The heat forced us to retreat back across Lake Pontchartrain, this time across the Causeway that I had wanted to go across the last time I was here. It's about 24 miles across the water. Back to the A/C in the hotel for a few hours. We took a walk at a nearby park after dinner as the sun set but even then it was still pretty hot, around 90. So, without really being able to take any long walks, it's time to head home. We'll shoot down I-10 to my parents' house in Ponte Vedra tomorrow and visit with my old friend Brandon and his family Saturday (who are vacationing from Arizona). Then we'll head back to Savannah Saturday night.
550 gallons of gas
It was a great trip, certainly something I'll always remember. I really think Max enjoyed most of the trip, at least until we re-entered the hot weather in the last few days. As slow as he's gotten the past few days, these are the same temperatures that we left in Savannah a month ago so we essentially got an extra month of good living. We had a lot of great hikes along the way, saw many interesting animals, and experienced an incredible diversity of landscapes as we drove our big loop around the country.

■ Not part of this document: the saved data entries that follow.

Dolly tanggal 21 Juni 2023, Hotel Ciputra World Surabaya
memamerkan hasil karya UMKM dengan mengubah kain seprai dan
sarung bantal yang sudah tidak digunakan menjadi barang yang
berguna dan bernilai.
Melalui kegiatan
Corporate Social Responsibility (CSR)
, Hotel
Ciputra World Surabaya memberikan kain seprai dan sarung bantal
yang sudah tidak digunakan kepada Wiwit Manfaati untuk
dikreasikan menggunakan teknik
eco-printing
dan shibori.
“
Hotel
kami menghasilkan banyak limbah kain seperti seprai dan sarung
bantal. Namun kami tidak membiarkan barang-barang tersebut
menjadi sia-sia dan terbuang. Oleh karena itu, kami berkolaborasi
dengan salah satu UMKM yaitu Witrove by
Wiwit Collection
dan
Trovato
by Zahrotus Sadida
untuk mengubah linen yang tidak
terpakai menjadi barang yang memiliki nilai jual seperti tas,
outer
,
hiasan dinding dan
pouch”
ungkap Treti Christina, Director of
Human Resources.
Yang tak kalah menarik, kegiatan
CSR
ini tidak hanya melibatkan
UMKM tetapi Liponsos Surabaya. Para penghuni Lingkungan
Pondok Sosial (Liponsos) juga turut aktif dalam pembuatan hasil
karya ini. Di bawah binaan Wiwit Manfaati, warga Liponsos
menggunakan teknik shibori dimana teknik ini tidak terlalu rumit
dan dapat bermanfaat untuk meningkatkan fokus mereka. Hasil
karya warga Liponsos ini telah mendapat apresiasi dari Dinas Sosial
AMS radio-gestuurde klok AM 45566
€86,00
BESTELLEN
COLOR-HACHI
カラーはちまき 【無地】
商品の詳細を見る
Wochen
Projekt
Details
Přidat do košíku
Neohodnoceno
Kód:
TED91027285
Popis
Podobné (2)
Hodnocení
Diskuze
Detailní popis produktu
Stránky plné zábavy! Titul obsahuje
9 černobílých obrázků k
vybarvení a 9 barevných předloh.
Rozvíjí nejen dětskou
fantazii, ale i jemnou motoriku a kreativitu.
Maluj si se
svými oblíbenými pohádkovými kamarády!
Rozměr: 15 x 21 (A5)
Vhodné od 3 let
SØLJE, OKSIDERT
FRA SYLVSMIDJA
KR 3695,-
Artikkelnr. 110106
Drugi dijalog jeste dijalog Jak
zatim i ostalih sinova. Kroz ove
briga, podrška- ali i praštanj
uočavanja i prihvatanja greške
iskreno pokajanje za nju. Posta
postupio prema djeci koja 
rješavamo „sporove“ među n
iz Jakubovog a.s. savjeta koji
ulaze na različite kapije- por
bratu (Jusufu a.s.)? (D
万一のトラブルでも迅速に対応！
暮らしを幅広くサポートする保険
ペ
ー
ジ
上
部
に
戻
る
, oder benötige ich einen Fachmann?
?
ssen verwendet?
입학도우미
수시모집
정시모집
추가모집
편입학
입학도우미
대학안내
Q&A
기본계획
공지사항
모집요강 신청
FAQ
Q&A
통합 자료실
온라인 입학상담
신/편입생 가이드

I suppose in the end I didn't learn anything new as much as put into practice something that I already knew, which was a pretty big factor in why I quit working for Nebraska Book to begin with. We've got one shot at this life. I remember this quote from Stacy Peralta a long time ago that stuck with me. He said, "Give all you've got to give now because when it's over you're going to look back, I promise." None of us will reach the end of our lives and regret not spending more time at work or making more money or buying more things. But we will all eventually lose our friends and loved ones (one way or another) and we will all run out of time to do all the things we want to do. You never know when the bad news will come. Find a way to spend time with the people (and animals) that make you happy, experience life with them, and do all the things you want to do in this world. Don't assume that you can always do those things in the future, because put it off long enough and eventually you'll be wrong.
Like I said at the beginning, I really did this blog as an easy way for me to document the trip's high points for my own memory, more like a journal than anything else. I never thought so many people would take an interest and follow along. That put a weird kind of responsibility on me to keep going, stay positive, and find new and fun things for Max and I to do. I feel that we were remarkably successful, beyond anything I could have anticipated. For that, I thank all of you reading this.
I really have no idea what lies ahead for me and Max. The future is a pretty blank canvas, which is both scary and a great opportunity. I just hope that we remember to keep this spirit of exploration and adventure alive. Whenever life gets too monotonous, shake things up and do something exciting. Use your vacation and sick days. And if you need a loyal companion to share the adventure of life with, a good dog is hard to beat.